Graduate Requirements: M.S. requires 33 credits and consists of three tracts (Food Science, Human Nutrition, Dietetic Internship Program). Ph.D. requires a minimum of 90 credits and an additional 3-4 years beyond the Masters to complete.
Statement of Costs: Tuition per semester is $168/credit hour for residents; and $478/credit hour for non-residents. Application fee is $35.00.
Financial Aid: Teaching and research assistantships are available on a competetive basis. Tuition waivers are awarded by the Graduate School.
Unique Capabilities: A pilot for fruit and vegetable and seafood processing is in a separate facility from the main departmental buildings of Holmes and Merrill Halls. A new chemical food safety laboratory has been recently remodeled. Adequate facilities exist for research in food product development, food safety and microbiology, food composition and quality evaluation, biotechnology, and food enzymology. Research equipment includes computerized gas and high-performance liquid chromatograph units, a spectrofluorometer, an ultracentrifuge, a UV-visible scanning spectrophotometer, a Hunter LabScan II Spectrocolorimeter, an Agtron colorimeter, an Instron, a computer-controlled freeze dryer, viscometers, a bioluminometer, and a single-screw cooking extruder.
Faculty and Research Interests
A.A. Bushway, Ph.D. Prof. Fruit and vegetable post-harvest quality and product development.
R.J. Bushway, Ph.D. Prof.
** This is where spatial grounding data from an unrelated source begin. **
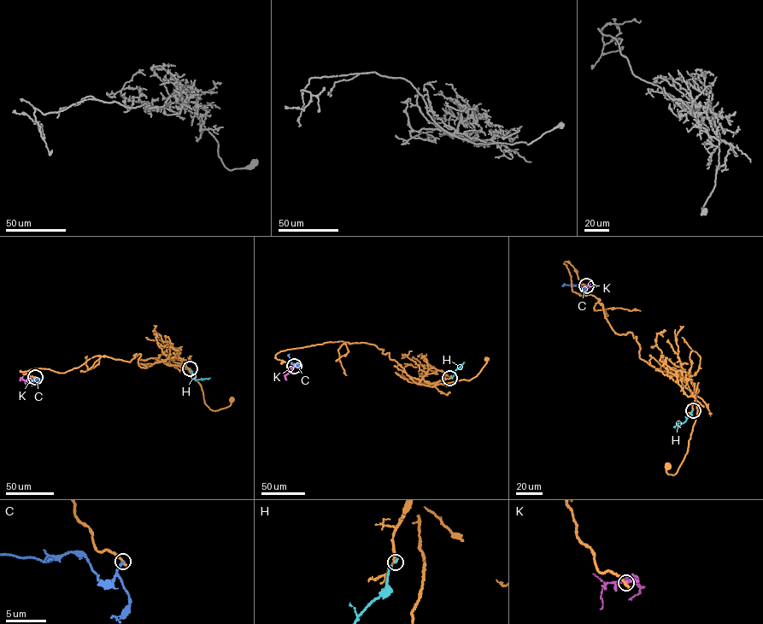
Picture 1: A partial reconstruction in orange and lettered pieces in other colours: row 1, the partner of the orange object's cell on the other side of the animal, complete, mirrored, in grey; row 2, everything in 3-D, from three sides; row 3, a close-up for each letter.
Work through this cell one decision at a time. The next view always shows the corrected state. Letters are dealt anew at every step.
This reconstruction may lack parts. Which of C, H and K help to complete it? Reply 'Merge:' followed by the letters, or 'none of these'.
Merge: none of these

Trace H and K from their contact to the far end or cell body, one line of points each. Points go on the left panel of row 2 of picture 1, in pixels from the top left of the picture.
H: (190, 368), (195, 379), (210, 378)
K: (35, 377), (26, 380), (20, 378), (20, 380)

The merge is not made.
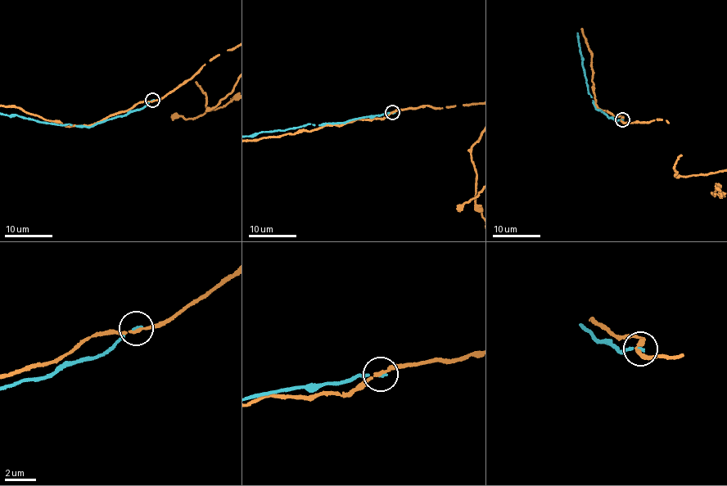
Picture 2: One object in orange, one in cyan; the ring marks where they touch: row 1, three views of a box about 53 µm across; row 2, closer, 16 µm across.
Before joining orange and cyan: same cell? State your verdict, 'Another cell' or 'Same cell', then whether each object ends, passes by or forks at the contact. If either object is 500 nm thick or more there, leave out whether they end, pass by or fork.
Another cell. At the ring orange passes by. At the ring cyan ends

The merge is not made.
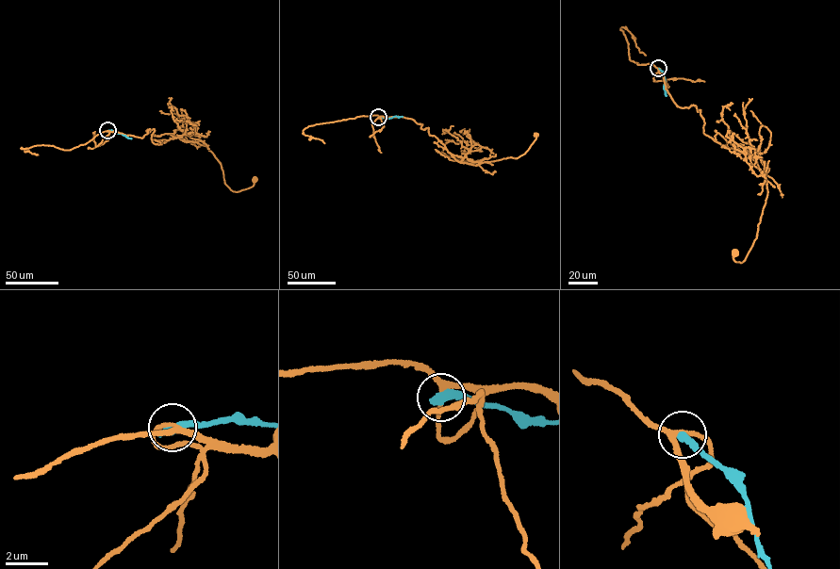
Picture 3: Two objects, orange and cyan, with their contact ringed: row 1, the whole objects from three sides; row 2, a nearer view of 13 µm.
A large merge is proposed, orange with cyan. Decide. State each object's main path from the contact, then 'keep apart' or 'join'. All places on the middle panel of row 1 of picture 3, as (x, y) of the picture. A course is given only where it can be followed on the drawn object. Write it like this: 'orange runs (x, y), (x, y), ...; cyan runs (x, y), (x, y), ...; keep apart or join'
orange runs (378, 117), (411, 119), (420, 128), (428, 127), (456, 160), (472, 164), (517, 158), (535, 135); cyan runs (378, 117), (403, 117); keep apart

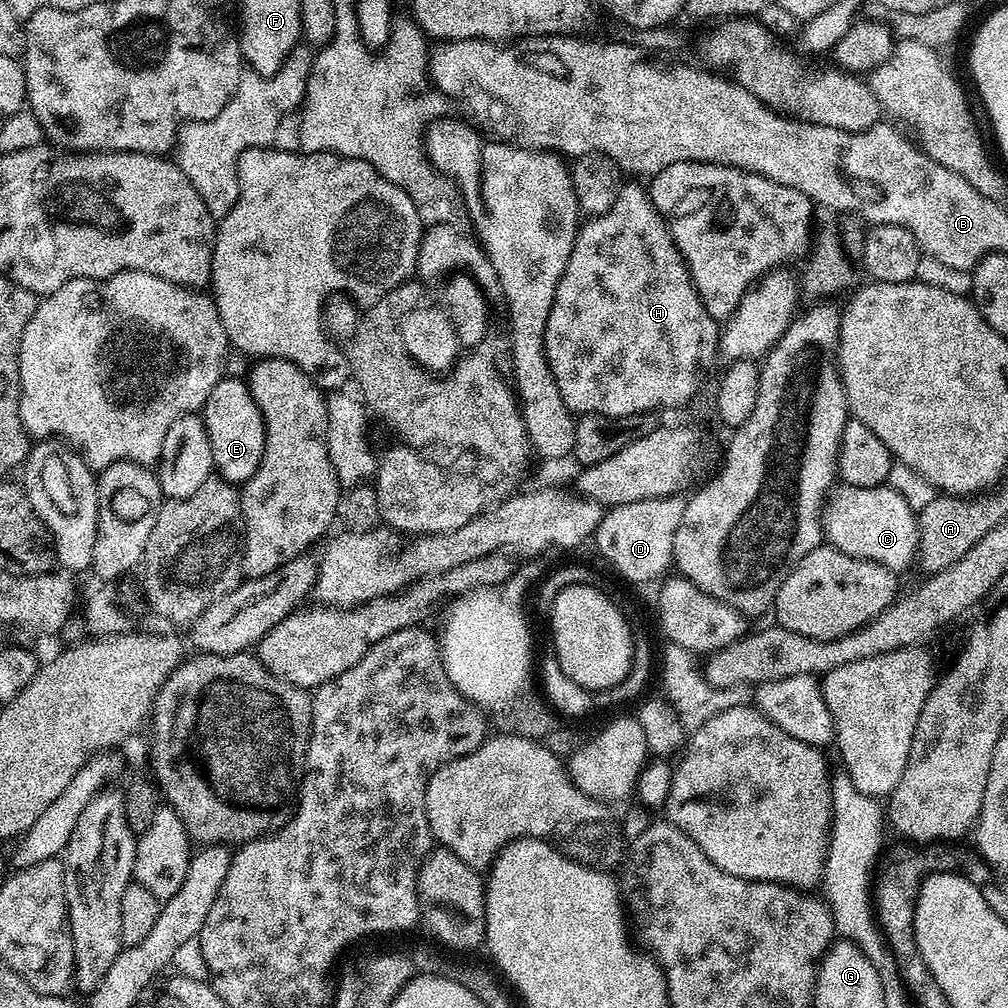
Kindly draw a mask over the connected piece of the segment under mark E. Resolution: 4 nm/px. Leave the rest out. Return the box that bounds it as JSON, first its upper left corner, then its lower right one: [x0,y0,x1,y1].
[202,378,264,486]

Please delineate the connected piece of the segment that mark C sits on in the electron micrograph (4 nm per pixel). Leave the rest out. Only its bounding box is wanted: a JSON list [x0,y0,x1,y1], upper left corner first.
[822,483,920,574]

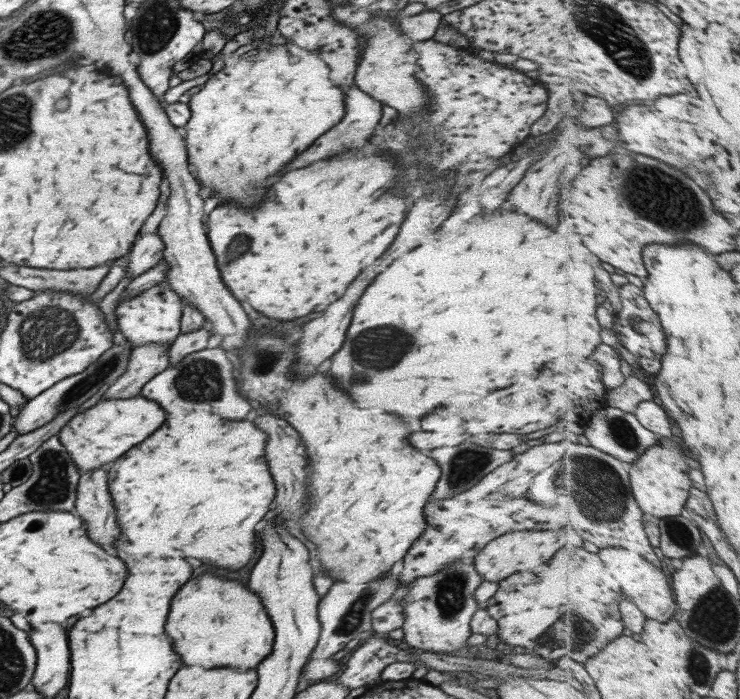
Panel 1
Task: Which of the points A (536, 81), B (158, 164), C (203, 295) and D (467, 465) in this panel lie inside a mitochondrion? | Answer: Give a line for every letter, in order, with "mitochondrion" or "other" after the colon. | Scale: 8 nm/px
A: other
B: other
C: other
D: mitochondrion

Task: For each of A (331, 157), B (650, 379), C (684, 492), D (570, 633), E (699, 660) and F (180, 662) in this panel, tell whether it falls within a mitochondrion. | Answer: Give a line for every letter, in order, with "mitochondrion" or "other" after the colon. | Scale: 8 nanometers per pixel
A: other
B: other
C: other
D: mitochondrion
E: mitochondrion
F: other

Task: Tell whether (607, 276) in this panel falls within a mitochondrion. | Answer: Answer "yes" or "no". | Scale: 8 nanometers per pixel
no

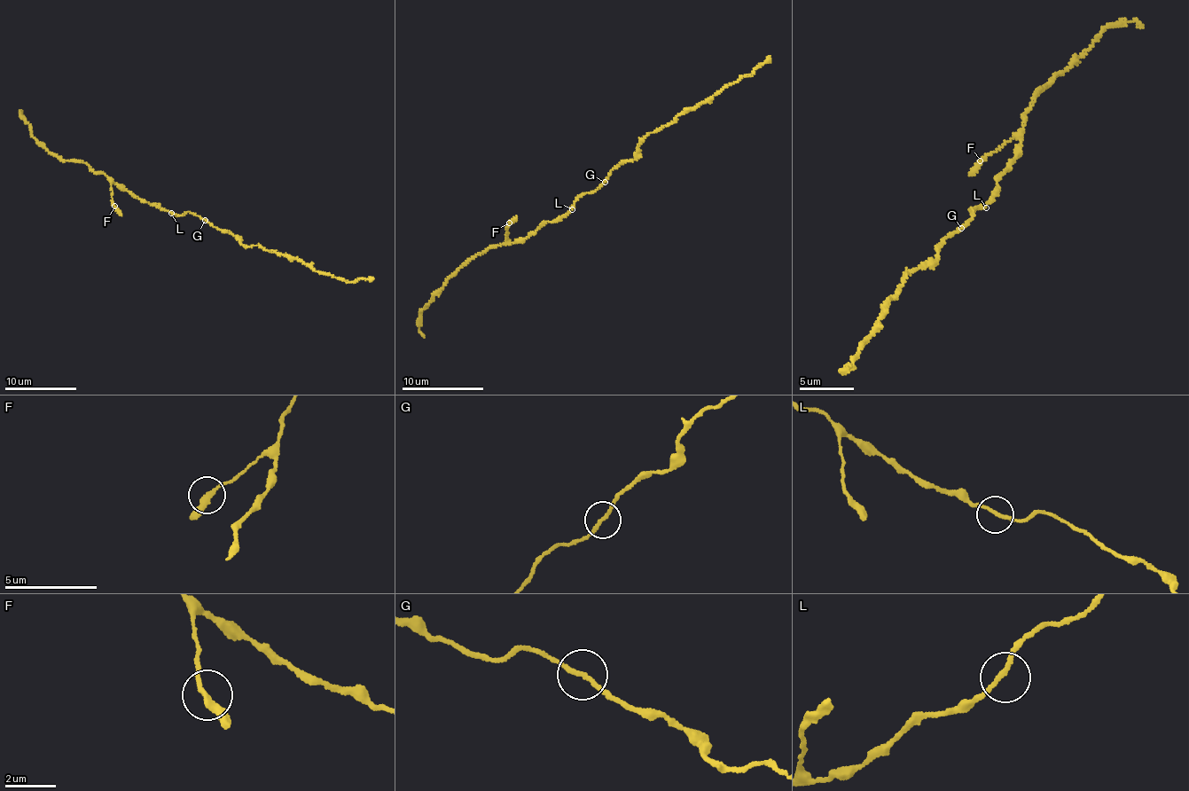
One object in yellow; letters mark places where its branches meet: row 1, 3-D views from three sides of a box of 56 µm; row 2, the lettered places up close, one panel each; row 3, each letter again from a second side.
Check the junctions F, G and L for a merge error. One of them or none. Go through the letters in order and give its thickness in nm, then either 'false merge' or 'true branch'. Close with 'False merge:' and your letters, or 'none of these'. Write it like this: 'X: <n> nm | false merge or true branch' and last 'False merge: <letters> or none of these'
F: 260 nm | true branch
G: 180 nm | true branch
L: 170 nm | true branch
False merge: none of these

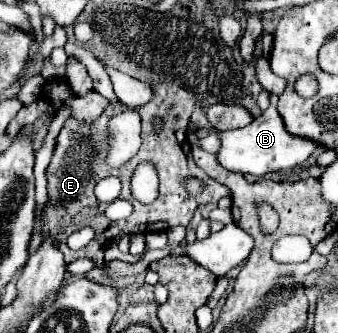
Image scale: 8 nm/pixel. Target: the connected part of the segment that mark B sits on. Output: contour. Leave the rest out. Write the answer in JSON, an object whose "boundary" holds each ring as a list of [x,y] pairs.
{"boundary":[[[270,94],[270,106],[264,110],[258,118],[254,118],[248,126],[236,128],[236,130],[226,130],[218,132],[220,136],[220,150],[216,152],[216,160],[220,166],[232,172],[240,172],[244,176],[256,176],[262,178],[270,172],[280,172],[280,170],[292,170],[298,164],[304,164],[308,156],[316,150],[316,142],[298,138],[286,132],[284,122],[276,110],[278,97]]]}

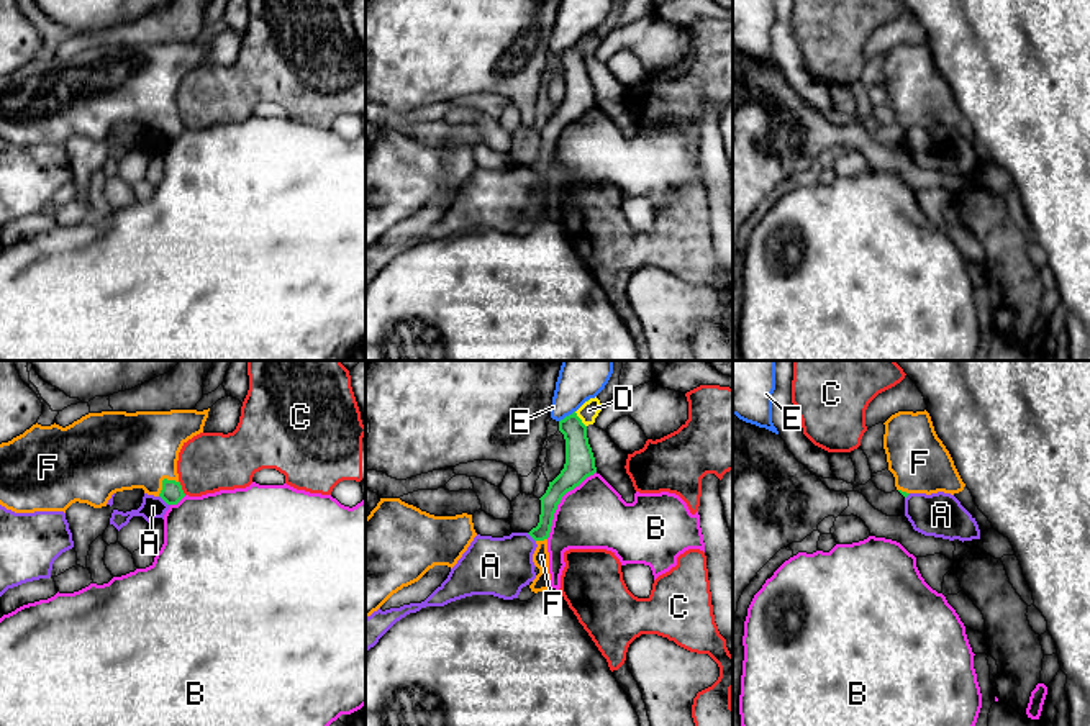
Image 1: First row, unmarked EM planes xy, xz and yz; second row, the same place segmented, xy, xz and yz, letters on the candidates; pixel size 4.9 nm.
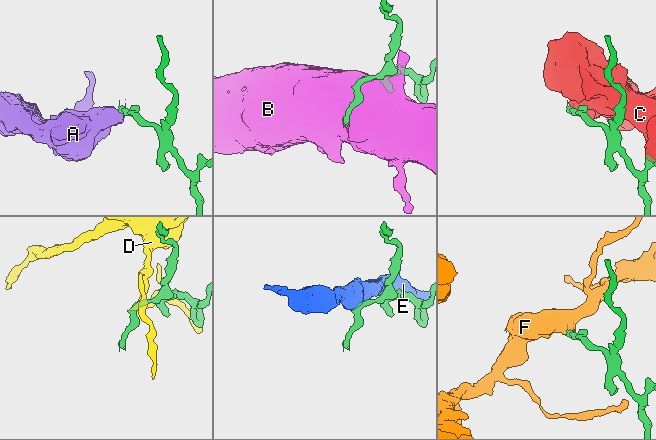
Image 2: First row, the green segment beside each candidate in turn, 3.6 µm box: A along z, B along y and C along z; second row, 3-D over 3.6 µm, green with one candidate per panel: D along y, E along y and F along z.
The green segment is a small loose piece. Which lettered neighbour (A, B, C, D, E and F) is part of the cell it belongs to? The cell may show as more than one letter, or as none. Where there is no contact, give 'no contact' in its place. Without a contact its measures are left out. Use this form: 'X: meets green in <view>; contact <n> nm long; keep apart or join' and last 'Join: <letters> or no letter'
A: meets green in xy; contact 80 nm long; keep apart
B: meets green in xz; contact 420 nm long; keep apart
C: meets green in xy; contact 80 nm long; keep apart
D: meets green in xz; contact 100 nm long; keep apart
E: meets green in xz; contact 100 nm long; keep apart
F: meets green in xy; contact 130 nm long; join
Join: F

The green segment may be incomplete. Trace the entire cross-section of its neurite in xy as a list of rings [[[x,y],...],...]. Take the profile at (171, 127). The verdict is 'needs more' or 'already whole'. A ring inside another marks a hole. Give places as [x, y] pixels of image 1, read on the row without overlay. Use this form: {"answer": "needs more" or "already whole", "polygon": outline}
{"answer": "needs more", "polygon": [[[208,43],[102,44],[72,57],[33,57],[0,77],[0,138],[15,146],[64,144],[75,134],[107,139],[113,126],[143,121],[177,138],[184,129],[177,107],[182,79],[203,66]]]}

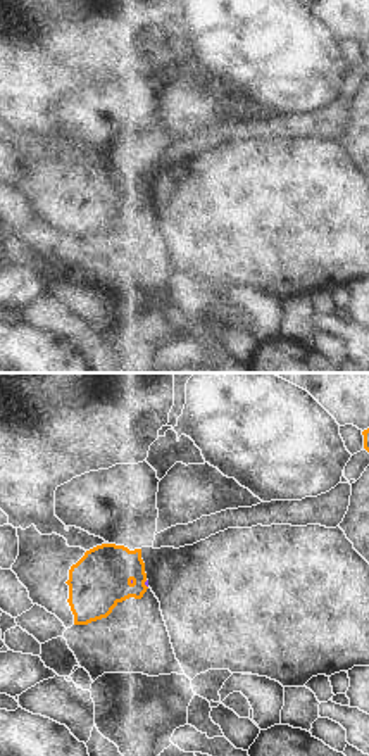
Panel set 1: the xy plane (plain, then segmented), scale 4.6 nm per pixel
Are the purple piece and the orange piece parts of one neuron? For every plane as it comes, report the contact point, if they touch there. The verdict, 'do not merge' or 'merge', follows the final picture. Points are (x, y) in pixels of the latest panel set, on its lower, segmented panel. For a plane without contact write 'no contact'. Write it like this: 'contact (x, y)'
contact (145, 584)

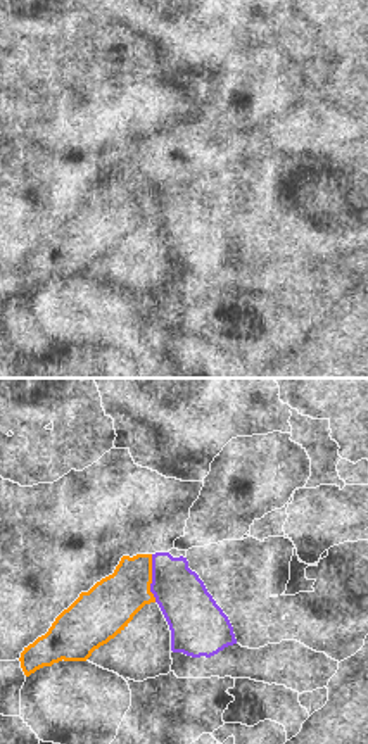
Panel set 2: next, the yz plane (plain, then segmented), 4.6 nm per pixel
contact (152, 579)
Food safety; fat of vitamins, natural toxicants, stress metbolites, pesticides, and food additives as they apply to fruits and vegetables; analytical methods development.
M.E. Camire, Ph.D. Assoc. Prof. and Chair. Food Processing technology; extrusion technology; nutrition, dietary fiber; sensory evaluation.
R.A. Cook, Ph.D. Assoc. Prof. and Graduate Coordinator. Community nutrition including nutritional status assessment, monitoring and surveillance. Particular interest in diet assessment, iron nutrition, nutrition of children and older adults in both domestic and international settings.
D. Klimis-Tavatzis, Ph.D. Assoc. Prof. Cholesterol and lipoprotein metabolism as related to obesity and atherosclerosis. Trace mineral nutrition and metabolism as related to heart disease and osteoporosis. Assessment and dietary intervention to reduce cardiovascular disease. Research involves both humans (adolescents and adults) and animal models in community, clinical and lab settings.
B.M. Slabyj, Ph.D. Prof. Seafood processing, quality, microbiology, safety and composition.
S.E. Webber, M.S. Asst Prof. Food service management and nutrition, Director of Dietetic Internship program.
A.A. White, Ph.D. Assoc. Prof. Facilitating food-related changes through the development, implementation, and evaluation of nutrition intervention strategies. Work with adolescents, specifically with interventions that may help reduce the risk of cardiovascular disease. Maternal and infant nutrition.